If you were an odd kid like me you learned by grade five that it was much better to make big kids laugh than to get punched by them, which they might do anyway but not as much or as badly if they thought you were funny. Observance of the general rule “Don’t hurt the funny kid” saved me many times over. Public school proved easier to predict than Catholic. I guess it was just that public school kids didn’t have as much formal training and were that much looser in their dealings with funny kids than I found true in my second Catholic school. One year I went from one to the other and so have solid evidence of behavioral differences. The public school lot were happy with a tease-punch combo that made the funny kid seem funnier to them. I got darn good at hopping around doing hammed up shows of shoulder rubbing after taking a hit. It made them so happy to think they hit really hard. For some reason the Catholic school kids were interested in funny boy pants. There were too many to outrun, so it was just a matter of time. Soon as we were out of sight of the saintly halls the stalkers pounced to perform funny boy pants removal which led to the post removal chase after the pants and probably one shoe usually lost in the struggle. I was tempted to start disrobing (Catholic lingo) before reaching the pants removal zone but it occurred to me that to do so might take too much of their fun away and run the risk of the pants removers moving up to higher forms of entertainment. The thought of chasing after my underwear was too adventurous. I played it safe; acting as if briefs seen in public gave supreme humiliation.

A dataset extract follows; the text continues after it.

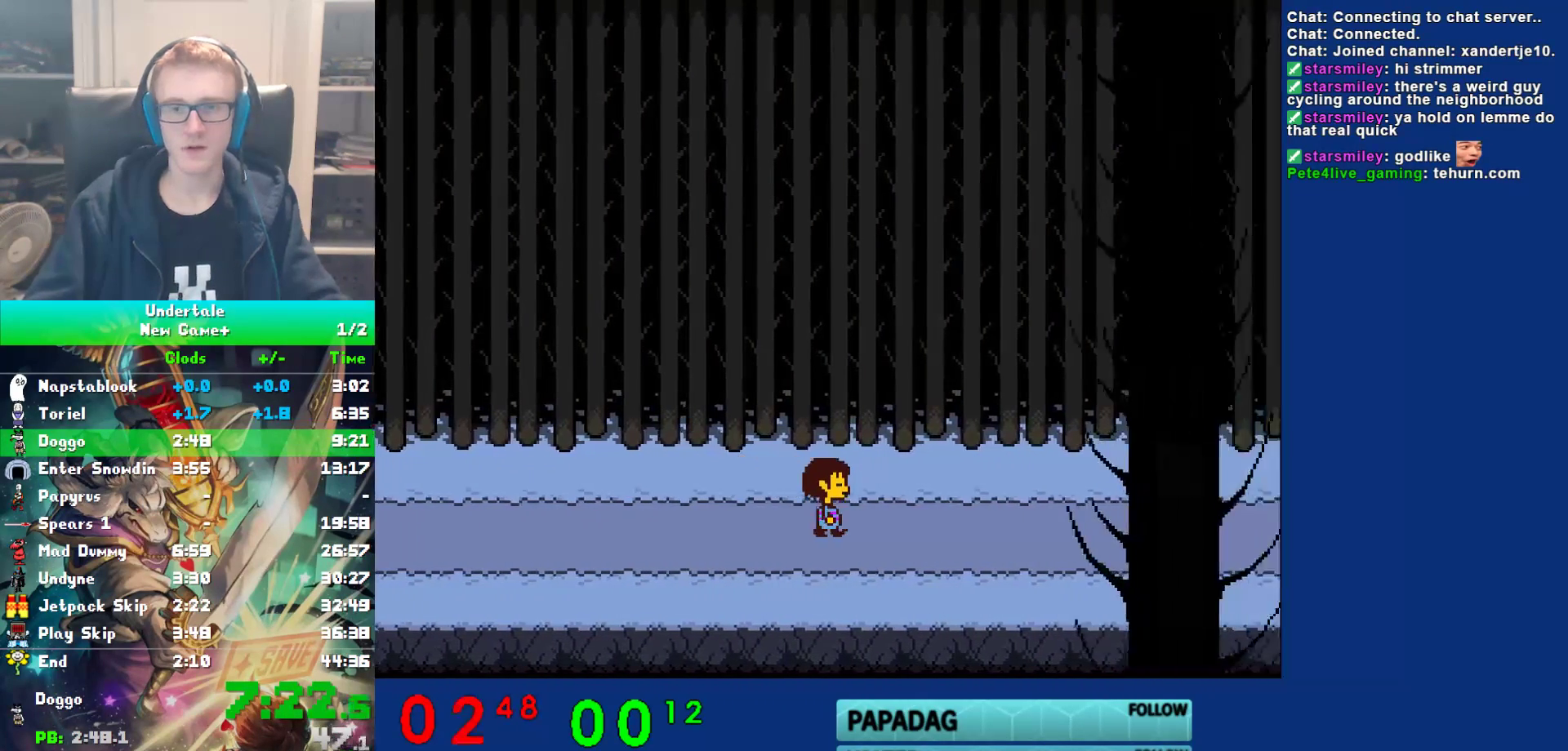
{"keys": ["right"], "events": []}
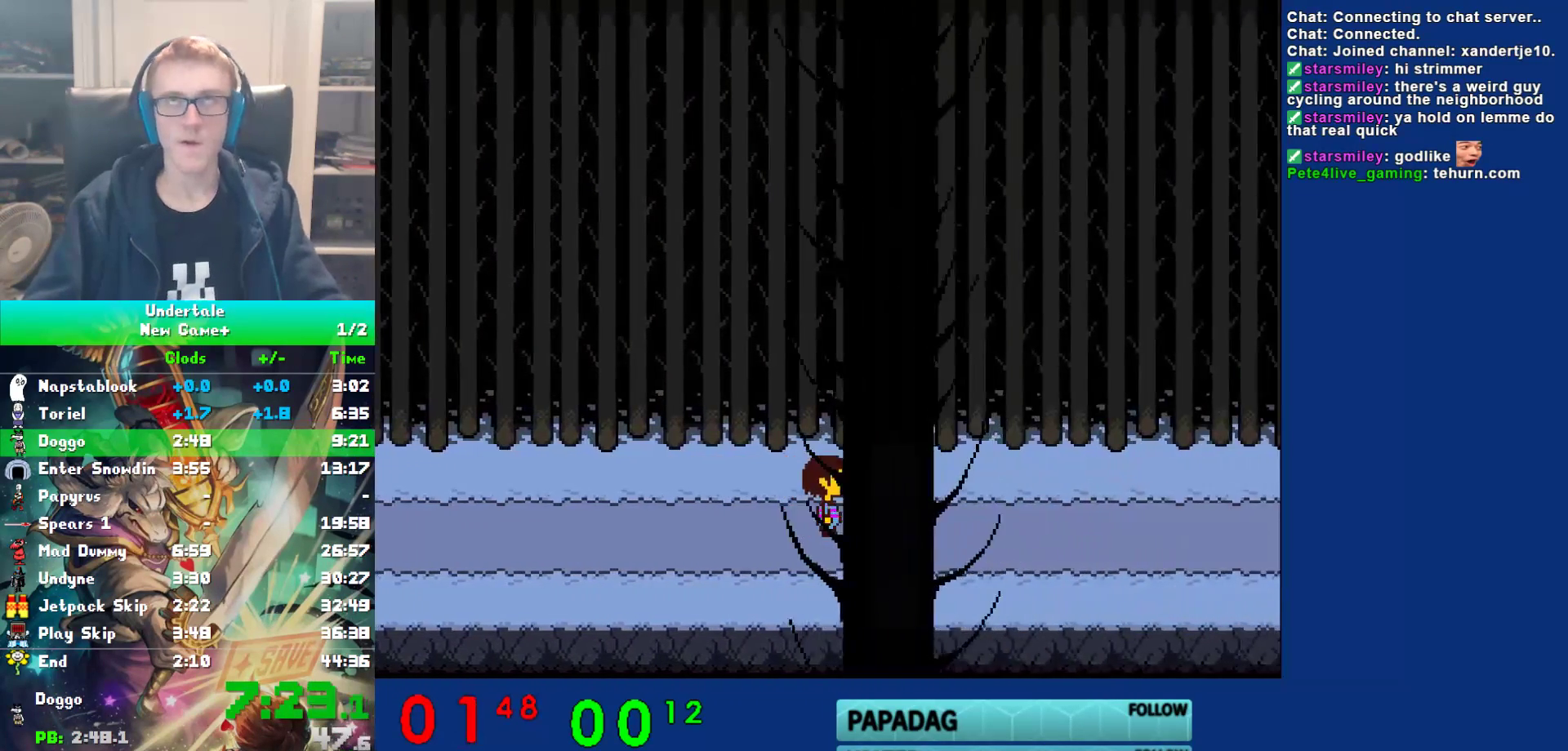
{"keys": ["right"], "events": []}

The other day it hit me that by all rights orthodontist should refer to an extinct form of giant reptile. How the word ever escaped annihilation with the rest of the dinosaurs is mystery to me. I know the two main parts of the word make sense in an orthodontic way of today, but I can’t help seeing a dino shaped roughly like Beaker (the standard orthodontist shape) and flashing a snappy set of pearly whites enough to scare any kid clear of the candy counter for life.
I recently watched the old Disney version of Treasure Island with Bobby Driscoll as chief insipidness himself. Disney, never one for sentiment unless it sold, tossed Bobby soon as his teenage angst involved a drug/alcohol problem. From young star in Hollywood he went to a homeless bum found dead in a vacant NYC tenement. From one to the other did not take long. However, my reflection on Treasure Island includes Bobby as a mere aside to my main them of recalling how much I wished some pirate would haul me away someplace where I might learn a set of wicked ways and move up the ladder of success to leave funny boy well and far behind. I was sure being a slave lackey for a pack o’ pirates would be of a lot more interest and excitement than keeping a neat room and taking regular baths. Except for the comfy sensuality of warm (while it lasted) bath water there was no bath time charm for me. “Hurry up in there.” Skip the baths. I wanted a cutlass and a pile of ill-gotten gain to spend on a life of dissolution once I found out what that was. A pirate life had to be better than Cheerios every morning along with clean socks lectures.
I’ll be in Duluth next week for a colonoscopy. There’s a though for the ponderous. With age comes a growing familiarity with waiting rooms. I’ve developed a critique covering seating comfort, reading material, overall color scheme, and readiness of the receptionist to grasp the meaning of “I’m there for my gorilla liniment.” Some are better than others at reading “ape ointment” into that. I’ll ask if the Dr. doing running the scope has had any tickets lately. I want an excessively safe driver running the tunnel tour, don’t you?